胸部には心臓,肺,気管・気管支などの重要臓器が存在し,外傷に伴い,それらに単独または複数の損傷をきたすと,致死的な病態となりうる。生理学的徴候に異常を認める場合は,画像などで精査する前に身体所見から治療介入を行う必要がある。ここでは特に緊急度の高い胸部外傷について述べる。
どのような機序で受傷したのかを確認するとともに,胸部外傷では分単位で病状が悪化しうるため時間軸の把握が重要となる。症状は疼痛だけなのか,それとも,呼吸困難が増悪しているのか,冷汗や意識障害などのショック徴候があるのかを確認する。本人から聴取できないこともあり,その場合は目撃者から聴取する。しかし,生理学的徴候に異常を認める場合は,病歴聴取に固執することなく直ちに治療を開始することが重要である。
緊急度の高い胸部外傷では,モニターによるバイタルサインの評価よりも身体所見(ABCの把握)から治療を開始しなければ致死的になることがある。

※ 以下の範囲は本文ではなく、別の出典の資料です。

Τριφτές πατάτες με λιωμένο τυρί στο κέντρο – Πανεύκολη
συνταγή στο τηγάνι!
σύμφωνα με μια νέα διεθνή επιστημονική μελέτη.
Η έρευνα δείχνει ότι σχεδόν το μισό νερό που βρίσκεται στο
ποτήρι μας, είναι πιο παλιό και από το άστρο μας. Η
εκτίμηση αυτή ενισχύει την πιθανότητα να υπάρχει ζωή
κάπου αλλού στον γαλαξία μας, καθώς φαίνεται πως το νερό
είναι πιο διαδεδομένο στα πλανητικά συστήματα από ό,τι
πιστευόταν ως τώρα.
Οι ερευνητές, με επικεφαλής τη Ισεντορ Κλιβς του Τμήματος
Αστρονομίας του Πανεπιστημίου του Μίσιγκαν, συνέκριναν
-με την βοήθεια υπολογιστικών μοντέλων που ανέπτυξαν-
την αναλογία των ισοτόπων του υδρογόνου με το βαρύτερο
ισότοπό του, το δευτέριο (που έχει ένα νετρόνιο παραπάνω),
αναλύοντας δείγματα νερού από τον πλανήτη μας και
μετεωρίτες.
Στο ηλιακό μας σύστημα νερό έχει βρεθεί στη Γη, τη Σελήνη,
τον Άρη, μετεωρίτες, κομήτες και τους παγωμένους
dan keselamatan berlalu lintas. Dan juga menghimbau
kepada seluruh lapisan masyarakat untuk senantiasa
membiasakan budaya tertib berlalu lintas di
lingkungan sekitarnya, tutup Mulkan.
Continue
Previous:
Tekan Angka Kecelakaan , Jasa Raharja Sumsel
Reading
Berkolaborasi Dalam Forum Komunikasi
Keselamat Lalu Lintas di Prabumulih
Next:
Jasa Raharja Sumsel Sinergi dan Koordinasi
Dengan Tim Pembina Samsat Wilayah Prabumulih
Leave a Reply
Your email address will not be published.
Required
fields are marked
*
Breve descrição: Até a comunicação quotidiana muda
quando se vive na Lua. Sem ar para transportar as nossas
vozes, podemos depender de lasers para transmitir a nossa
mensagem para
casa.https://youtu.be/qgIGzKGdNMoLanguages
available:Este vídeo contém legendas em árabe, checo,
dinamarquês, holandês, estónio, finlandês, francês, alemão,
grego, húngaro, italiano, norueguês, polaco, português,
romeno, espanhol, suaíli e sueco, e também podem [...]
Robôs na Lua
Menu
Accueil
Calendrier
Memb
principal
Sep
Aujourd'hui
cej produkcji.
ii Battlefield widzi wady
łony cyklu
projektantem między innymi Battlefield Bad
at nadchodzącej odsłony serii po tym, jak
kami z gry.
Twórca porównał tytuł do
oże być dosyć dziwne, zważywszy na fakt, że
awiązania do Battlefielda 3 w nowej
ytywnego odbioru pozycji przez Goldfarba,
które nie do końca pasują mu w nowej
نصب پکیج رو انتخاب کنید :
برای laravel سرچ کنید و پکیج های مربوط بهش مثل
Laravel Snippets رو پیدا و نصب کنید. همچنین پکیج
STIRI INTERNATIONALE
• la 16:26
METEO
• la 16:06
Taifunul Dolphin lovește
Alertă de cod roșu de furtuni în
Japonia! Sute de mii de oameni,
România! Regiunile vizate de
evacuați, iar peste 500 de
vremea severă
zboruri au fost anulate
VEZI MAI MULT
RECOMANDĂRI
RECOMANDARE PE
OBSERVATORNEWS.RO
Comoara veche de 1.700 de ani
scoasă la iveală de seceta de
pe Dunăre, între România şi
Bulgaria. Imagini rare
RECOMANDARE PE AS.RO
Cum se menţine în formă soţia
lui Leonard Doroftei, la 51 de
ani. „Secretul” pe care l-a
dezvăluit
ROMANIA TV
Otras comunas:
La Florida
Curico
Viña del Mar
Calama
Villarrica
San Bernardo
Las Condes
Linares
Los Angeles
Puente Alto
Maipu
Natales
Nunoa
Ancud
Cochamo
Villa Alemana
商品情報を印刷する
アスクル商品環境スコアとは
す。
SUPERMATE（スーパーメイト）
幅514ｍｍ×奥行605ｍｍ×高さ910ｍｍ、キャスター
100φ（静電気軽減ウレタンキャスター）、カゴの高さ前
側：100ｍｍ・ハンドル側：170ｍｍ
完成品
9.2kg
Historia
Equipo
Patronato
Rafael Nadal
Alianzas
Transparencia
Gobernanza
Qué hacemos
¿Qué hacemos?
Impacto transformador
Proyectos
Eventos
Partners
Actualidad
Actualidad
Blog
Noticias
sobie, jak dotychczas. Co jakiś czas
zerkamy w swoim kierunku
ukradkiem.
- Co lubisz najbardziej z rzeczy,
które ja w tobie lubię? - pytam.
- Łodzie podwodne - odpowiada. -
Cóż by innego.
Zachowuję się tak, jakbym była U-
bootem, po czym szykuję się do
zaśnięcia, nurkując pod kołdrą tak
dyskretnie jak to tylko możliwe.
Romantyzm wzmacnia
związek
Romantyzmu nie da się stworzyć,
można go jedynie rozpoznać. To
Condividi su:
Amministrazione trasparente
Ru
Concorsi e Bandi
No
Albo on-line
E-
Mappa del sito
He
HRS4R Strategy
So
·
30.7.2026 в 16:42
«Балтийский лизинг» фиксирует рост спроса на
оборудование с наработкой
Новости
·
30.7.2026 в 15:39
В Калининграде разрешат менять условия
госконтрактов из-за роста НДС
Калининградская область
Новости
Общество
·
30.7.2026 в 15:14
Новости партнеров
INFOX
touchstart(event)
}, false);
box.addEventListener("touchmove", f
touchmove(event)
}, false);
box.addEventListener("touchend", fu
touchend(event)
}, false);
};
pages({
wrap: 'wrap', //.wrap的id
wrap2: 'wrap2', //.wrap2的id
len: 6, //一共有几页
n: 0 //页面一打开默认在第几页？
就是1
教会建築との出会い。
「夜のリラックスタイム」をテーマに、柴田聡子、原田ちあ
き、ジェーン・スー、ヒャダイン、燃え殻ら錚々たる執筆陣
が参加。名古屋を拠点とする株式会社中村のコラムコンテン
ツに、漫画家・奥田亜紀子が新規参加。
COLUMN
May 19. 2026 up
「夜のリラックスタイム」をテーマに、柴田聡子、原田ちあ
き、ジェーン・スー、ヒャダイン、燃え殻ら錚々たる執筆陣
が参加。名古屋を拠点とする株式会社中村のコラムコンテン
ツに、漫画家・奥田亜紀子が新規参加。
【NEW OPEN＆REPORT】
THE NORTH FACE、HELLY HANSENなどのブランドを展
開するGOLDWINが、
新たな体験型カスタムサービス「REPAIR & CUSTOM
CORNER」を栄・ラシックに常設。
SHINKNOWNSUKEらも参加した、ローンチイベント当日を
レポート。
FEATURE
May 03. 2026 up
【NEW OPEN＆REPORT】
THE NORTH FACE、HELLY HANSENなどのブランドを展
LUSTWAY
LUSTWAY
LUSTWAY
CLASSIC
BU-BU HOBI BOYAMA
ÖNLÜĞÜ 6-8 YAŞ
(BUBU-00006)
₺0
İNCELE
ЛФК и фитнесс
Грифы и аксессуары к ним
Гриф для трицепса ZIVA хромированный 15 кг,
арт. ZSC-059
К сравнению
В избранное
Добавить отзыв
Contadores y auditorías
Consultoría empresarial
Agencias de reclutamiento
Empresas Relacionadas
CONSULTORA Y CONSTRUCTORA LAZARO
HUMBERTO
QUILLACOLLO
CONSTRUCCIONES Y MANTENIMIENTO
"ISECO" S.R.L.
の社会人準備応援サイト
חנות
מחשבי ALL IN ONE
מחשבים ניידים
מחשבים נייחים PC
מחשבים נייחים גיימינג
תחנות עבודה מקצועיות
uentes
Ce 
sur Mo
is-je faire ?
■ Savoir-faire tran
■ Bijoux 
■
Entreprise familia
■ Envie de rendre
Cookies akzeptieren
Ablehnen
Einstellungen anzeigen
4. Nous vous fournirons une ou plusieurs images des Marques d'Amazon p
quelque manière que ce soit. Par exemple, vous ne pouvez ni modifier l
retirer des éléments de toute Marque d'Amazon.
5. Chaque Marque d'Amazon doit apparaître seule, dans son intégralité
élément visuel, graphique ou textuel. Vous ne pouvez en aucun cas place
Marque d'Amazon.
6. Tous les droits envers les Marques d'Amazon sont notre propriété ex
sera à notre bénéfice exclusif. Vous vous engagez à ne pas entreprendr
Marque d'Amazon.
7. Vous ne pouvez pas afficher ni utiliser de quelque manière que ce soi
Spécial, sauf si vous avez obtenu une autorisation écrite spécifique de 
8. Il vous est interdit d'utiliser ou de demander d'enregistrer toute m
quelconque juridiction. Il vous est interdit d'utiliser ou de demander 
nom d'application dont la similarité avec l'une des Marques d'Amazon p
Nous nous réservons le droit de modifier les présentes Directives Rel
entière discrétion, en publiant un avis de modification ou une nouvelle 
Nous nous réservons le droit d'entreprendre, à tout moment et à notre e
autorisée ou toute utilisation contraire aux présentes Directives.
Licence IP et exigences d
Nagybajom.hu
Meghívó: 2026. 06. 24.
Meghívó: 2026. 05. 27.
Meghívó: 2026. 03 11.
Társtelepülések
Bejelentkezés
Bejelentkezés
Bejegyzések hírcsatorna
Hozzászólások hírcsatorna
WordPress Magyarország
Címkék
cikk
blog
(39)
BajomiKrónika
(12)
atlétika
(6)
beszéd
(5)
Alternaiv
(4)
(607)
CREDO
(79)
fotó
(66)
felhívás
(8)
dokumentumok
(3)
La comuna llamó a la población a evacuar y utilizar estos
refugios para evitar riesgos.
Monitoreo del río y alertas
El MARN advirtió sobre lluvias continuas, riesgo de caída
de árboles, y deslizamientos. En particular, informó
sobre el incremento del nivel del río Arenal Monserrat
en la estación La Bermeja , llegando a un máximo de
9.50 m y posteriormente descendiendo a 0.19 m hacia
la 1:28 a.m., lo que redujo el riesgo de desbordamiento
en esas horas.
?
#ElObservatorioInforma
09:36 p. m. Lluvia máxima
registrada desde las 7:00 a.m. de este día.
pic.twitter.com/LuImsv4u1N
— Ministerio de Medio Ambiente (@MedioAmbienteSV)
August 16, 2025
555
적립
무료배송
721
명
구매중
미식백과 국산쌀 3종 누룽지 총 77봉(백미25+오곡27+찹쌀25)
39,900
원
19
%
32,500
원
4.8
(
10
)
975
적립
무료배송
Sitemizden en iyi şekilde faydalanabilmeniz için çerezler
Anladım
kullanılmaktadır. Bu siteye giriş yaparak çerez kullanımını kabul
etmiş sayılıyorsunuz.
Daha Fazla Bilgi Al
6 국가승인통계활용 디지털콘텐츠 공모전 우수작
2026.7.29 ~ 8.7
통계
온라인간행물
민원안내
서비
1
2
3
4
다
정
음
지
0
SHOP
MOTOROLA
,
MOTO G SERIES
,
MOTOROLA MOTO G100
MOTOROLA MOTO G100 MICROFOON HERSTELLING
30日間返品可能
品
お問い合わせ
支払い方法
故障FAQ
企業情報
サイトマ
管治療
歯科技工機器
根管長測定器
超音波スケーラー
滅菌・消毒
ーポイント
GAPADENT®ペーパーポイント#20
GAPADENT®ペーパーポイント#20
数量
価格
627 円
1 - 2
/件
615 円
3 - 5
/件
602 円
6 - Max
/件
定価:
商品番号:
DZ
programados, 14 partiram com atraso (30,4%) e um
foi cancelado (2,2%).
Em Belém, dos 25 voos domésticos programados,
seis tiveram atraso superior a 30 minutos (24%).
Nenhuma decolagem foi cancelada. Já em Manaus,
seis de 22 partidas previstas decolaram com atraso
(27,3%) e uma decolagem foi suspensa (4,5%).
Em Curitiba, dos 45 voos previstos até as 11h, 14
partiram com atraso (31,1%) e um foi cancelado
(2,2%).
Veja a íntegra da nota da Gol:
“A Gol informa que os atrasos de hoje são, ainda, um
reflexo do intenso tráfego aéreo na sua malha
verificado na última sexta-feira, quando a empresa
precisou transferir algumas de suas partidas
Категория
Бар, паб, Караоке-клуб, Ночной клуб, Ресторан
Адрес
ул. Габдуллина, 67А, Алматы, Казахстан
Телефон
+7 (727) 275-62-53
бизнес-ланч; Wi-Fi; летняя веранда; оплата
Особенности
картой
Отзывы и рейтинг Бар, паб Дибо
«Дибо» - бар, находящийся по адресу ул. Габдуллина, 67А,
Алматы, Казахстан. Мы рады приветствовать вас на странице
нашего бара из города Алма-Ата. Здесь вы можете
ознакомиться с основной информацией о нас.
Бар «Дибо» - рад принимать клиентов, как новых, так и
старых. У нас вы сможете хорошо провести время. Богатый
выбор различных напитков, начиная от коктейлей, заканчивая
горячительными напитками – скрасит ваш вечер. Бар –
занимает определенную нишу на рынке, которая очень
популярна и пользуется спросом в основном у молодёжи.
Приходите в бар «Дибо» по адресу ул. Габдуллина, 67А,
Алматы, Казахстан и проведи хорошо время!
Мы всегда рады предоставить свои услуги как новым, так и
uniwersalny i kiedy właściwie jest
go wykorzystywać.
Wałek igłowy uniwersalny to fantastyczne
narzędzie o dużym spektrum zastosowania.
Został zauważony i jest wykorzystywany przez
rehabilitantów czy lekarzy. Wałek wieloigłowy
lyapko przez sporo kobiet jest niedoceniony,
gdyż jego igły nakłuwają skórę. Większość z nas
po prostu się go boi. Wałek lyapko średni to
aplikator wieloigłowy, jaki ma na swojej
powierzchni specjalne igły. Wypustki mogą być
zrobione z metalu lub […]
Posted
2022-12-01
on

具体的には,A(airway:気道が開通しているか),B(breathing:呼吸はできているか),C(circulation:ショックではないか)を身体所見から速やかに把握することが求められる。呼吸様式(努力様,頻呼吸,奇異呼吸など)にも注意する。重症例では経時的に症状が増悪することも多く,バイタルサインや身体所見の評価も繰り返し行う。